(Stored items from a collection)
- - - - - - -
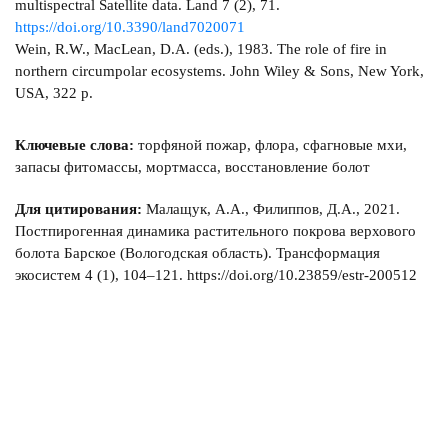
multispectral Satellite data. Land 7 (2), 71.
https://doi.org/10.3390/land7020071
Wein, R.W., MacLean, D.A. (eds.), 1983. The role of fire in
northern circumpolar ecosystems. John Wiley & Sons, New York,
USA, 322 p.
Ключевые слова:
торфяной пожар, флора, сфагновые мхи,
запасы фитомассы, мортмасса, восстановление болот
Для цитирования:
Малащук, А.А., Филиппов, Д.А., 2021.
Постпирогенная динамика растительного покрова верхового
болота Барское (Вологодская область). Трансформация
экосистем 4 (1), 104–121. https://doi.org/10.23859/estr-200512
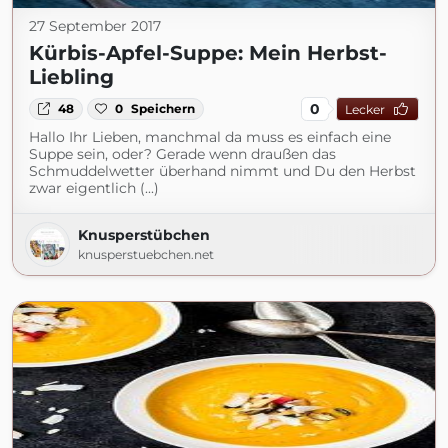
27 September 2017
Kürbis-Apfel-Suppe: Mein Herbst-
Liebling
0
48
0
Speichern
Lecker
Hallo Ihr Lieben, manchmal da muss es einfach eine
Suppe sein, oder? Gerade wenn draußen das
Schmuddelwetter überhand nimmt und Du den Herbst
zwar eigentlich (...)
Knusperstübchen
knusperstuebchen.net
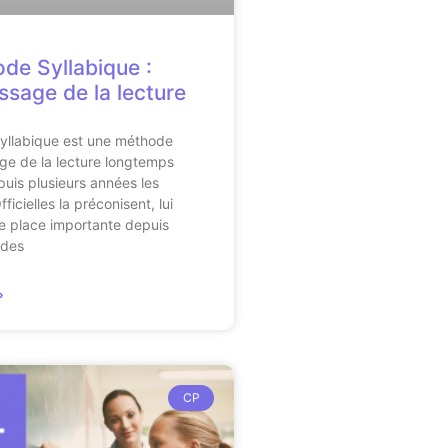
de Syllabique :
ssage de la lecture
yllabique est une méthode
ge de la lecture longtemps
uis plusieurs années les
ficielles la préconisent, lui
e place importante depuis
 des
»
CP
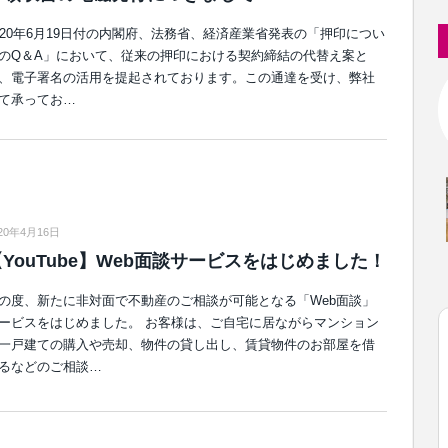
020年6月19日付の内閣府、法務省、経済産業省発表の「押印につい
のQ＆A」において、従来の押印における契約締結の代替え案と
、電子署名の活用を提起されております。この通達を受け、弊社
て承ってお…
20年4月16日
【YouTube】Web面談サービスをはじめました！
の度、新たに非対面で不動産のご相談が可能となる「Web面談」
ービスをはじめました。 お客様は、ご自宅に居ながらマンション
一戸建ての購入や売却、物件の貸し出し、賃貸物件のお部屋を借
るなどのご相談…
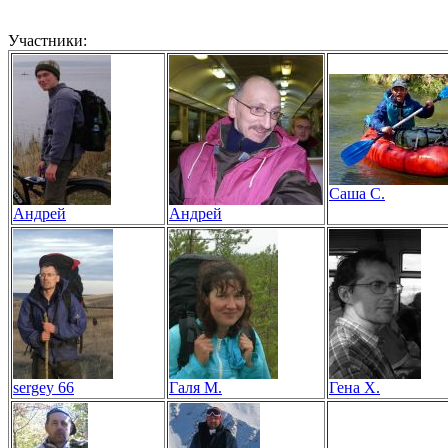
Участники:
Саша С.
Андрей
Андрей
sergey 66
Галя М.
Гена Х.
- - - - - - -
- Requirement: Without the pictures, reproduce every record exactly as it appears above.

- Answer to the problem:
multispectral Satellite data. Land 7 (2), 71.
https://doi.org/10.3390/land7020071
Wein, R.W., MacLean, D.A. (eds.), 1983. The role of fire in
northern circumpolar ecosystems. John Wiley & Sons, New York,
USA, 322 p.
Ключевые слова:
торфяной пожар, флора, сфагновые мхи,
запасы фитомассы, мортмасса, восстановление болот
Для цитирования:
Малащук, А.А., Филиппов, Д.А., 2021.
Постпирогенная динамика растительного покрова верхового
болота Барское (Вологодская область). Трансформация
экосистем 4 (1), 104–121. https://doi.org/10.23859/estr-200512
27 September 2017
Kürbis-Apfel-Suppe: Mein Herbst-
Liebling
0
48
0
Speichern
Lecker
Hallo Ihr Lieben, manchmal da muss es einfach eine
Suppe sein, oder? Gerade wenn draußen das
Schmuddelwetter überhand nimmt und Du den Herbst
zwar eigentlich (...)
Knusperstübchen
knusperstuebchen.net
de Syllabique :
ssage de la lecture
yllabique est une méthode
ge de la lecture longtemps
uis plusieurs années les
ficielles la préconisent, lui
e place importante depuis
 des
»
CP
020年6月19日付の内閣府、法務省、経済産業省発表の「押印につい
のQ＆A」において、従来の押印における契約締結の代替え案と
、電子署名の活用を提起されております。この通達を受け、弊社
て承ってお…
20年4月16日
【YouTube】Web面談サービスをはじめました！
の度、新たに非対面で不動産のご相談が可能となる「Web面談」
ービスをはじめました。 お客様は、ご自宅に居ながらマンション
一戸建ての購入や売却、物件の貸し出し、賃貸物件のお部屋を借
るなどのご相談…
Участники:
Саша С.
Андрей
Андрей
sergey 66
Галя М.
Гена Х.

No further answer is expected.